A: No kidding, wow perfect, thank you. Okay, final question. If there is one main take away you would want listeners to come away with today, whether related to the discovery specifically or this broader topic in general, what would that be?
Z: I think there's two main points that I would love for people to take home with them. One is that old school comparative anatomy is still important. So a lot of the techniques we used here weren't super high tech. It was a lot of laying different bones out on a table and thinking about them for a couple of hours and really doing that kind of old school comparison. Revisiting museum collections. So, existing collections are really really really important. There's a lot of stuff in there that is worth revisiting. It doesn't have to all be new fieldwork, and then the other thing I haven't really talked about yet so far is that a lot of these specimens were actually dug up by avocational paleontologists. They were not dug up by professional museum crews.
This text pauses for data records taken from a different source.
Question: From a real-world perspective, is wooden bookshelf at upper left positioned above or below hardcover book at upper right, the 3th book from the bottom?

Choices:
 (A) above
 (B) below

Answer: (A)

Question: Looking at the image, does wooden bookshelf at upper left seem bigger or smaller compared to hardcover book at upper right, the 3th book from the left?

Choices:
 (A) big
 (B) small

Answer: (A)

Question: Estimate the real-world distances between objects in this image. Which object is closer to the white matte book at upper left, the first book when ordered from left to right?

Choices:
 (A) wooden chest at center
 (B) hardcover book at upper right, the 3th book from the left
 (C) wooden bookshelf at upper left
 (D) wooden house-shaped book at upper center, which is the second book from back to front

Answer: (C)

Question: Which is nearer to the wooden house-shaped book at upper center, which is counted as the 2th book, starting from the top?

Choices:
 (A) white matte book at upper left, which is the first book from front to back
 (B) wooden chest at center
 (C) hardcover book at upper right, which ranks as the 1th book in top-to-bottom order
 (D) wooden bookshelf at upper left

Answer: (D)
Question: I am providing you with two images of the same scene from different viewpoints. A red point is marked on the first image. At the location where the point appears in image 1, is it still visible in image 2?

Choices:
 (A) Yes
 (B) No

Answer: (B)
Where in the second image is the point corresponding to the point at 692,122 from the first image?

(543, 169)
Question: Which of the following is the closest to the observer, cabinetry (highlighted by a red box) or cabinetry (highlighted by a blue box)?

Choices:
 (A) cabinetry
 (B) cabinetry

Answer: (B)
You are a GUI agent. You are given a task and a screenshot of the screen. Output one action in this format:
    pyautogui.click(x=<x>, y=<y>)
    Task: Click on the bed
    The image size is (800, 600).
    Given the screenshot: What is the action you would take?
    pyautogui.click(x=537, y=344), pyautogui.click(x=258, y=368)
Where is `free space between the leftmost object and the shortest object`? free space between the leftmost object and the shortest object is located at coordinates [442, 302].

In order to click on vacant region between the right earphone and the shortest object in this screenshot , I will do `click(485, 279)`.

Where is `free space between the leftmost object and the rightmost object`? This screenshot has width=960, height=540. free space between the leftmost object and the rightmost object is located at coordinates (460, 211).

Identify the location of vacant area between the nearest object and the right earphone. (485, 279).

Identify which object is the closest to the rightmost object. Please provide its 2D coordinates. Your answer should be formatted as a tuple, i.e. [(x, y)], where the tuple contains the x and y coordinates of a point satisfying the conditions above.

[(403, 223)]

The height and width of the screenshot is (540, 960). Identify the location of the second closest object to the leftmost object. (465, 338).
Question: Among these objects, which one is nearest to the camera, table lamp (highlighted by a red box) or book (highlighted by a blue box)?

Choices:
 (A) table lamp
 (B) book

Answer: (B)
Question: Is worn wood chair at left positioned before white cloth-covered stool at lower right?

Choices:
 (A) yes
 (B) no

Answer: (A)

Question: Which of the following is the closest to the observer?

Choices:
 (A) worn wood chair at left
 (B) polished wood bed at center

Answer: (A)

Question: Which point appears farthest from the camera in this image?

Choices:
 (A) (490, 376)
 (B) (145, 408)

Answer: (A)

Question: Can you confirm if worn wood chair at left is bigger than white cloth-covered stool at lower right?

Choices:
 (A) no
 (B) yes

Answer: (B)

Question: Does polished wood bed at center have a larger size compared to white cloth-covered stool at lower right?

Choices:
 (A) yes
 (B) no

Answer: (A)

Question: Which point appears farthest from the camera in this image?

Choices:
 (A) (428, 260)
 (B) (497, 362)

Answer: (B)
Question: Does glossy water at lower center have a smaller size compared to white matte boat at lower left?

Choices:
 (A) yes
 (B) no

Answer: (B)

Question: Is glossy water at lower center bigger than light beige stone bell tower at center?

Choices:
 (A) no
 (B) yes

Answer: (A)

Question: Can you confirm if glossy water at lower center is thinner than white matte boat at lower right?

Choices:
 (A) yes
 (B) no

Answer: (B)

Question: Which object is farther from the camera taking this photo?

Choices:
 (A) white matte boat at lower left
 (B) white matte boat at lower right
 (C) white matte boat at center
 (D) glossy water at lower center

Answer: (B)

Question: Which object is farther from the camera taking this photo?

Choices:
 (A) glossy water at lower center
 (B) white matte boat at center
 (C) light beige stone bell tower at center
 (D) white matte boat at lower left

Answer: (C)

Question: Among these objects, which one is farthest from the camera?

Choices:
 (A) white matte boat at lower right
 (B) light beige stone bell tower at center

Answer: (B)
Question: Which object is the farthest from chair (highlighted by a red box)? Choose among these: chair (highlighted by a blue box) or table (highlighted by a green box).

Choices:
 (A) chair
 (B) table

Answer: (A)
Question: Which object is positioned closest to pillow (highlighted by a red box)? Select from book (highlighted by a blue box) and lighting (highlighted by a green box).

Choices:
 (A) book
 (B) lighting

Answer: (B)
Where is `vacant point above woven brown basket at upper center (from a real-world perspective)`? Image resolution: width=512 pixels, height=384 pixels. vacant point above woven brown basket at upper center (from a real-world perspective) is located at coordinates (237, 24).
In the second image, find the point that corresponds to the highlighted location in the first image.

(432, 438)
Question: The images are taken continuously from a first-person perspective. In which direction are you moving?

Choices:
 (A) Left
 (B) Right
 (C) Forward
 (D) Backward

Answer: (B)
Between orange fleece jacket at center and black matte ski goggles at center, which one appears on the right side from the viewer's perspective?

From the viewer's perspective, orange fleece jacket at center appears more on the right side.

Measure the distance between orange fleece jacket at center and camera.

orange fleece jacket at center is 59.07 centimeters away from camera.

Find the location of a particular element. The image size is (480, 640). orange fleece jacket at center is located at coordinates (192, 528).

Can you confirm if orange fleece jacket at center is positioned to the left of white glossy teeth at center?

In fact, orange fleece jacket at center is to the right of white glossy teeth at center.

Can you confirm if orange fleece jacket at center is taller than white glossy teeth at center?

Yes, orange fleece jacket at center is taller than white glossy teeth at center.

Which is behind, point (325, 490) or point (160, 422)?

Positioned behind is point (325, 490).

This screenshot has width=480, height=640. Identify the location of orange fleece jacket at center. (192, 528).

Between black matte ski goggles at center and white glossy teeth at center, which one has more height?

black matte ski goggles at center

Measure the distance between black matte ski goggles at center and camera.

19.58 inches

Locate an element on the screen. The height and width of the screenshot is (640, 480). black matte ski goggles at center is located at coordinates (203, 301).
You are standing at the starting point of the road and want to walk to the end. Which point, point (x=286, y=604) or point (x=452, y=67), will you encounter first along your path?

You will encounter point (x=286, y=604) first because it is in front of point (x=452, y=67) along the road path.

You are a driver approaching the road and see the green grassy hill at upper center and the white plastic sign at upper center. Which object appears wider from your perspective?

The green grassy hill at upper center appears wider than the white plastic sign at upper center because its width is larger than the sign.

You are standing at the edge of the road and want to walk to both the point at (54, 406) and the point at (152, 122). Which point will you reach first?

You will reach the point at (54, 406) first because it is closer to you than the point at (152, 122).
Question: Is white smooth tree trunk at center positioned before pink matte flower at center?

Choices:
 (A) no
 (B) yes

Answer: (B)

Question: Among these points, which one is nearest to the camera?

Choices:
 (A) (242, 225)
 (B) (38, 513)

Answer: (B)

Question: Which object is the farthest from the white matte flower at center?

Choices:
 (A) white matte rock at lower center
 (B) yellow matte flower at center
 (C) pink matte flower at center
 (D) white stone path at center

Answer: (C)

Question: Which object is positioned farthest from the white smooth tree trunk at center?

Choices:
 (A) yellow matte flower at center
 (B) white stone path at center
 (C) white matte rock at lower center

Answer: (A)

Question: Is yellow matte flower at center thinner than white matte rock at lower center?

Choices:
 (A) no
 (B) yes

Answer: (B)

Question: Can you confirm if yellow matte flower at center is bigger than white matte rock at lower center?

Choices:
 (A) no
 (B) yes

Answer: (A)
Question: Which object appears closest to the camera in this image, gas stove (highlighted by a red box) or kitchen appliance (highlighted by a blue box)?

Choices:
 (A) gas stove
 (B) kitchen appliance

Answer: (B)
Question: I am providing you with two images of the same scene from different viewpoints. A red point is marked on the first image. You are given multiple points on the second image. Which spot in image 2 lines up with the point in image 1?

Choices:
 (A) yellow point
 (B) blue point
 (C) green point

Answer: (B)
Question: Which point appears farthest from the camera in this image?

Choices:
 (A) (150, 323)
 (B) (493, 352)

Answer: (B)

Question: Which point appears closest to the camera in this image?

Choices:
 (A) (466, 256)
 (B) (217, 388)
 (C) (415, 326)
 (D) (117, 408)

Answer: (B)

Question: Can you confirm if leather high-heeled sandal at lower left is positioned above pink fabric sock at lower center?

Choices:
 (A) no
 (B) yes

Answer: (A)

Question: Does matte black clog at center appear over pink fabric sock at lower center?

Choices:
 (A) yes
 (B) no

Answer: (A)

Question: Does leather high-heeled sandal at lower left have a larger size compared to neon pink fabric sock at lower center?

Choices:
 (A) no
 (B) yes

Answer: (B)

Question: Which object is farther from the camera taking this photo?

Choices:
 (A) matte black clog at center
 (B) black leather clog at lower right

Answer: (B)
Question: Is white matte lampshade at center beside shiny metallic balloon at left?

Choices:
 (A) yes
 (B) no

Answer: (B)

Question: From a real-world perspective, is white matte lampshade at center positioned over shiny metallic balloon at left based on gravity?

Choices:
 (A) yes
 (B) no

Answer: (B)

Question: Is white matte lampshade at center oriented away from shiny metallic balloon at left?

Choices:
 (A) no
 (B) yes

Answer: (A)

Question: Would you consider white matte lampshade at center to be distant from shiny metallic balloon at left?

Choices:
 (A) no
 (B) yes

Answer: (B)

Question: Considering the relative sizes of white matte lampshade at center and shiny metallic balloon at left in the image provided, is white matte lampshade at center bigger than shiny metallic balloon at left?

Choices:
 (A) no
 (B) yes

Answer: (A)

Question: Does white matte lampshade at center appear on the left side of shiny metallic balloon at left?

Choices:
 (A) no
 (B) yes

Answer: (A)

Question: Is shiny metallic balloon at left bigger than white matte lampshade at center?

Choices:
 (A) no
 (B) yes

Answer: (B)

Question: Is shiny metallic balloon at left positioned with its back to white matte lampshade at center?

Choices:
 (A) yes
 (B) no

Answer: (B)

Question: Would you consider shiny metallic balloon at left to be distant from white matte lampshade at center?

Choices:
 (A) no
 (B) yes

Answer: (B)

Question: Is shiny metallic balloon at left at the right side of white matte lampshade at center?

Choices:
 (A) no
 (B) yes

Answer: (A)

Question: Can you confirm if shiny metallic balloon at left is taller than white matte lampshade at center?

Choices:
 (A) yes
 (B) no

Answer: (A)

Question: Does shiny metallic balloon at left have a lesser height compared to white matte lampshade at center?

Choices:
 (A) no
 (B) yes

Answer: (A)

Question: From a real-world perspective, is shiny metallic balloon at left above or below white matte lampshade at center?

So these were folks that literally found them in their backyards and then worked with the museum to have them collected and stored properly and they then donated them to the museum so that they could be accessible for research for display. A lot of them were also prepared by volunteers, so folks coming into those museums on their free time to work on them to clean the sediment up, so that folks like me can come through and understand these animals in this way.
A: Perfect note to end on. Amateur paleontologists please take note. Huge thank you to Doctor Amelia obviously, for answering all of our questions and being so generous with her time and knowledge today. It was great having you on and we are all very excited to see what comes from you and your team next.
Z: Thank y’all for listening. Hope you enjoy the model and goodbye.
A: We hope players enjoy this new Tylosaurus Subspecies, and we’ll see you soon.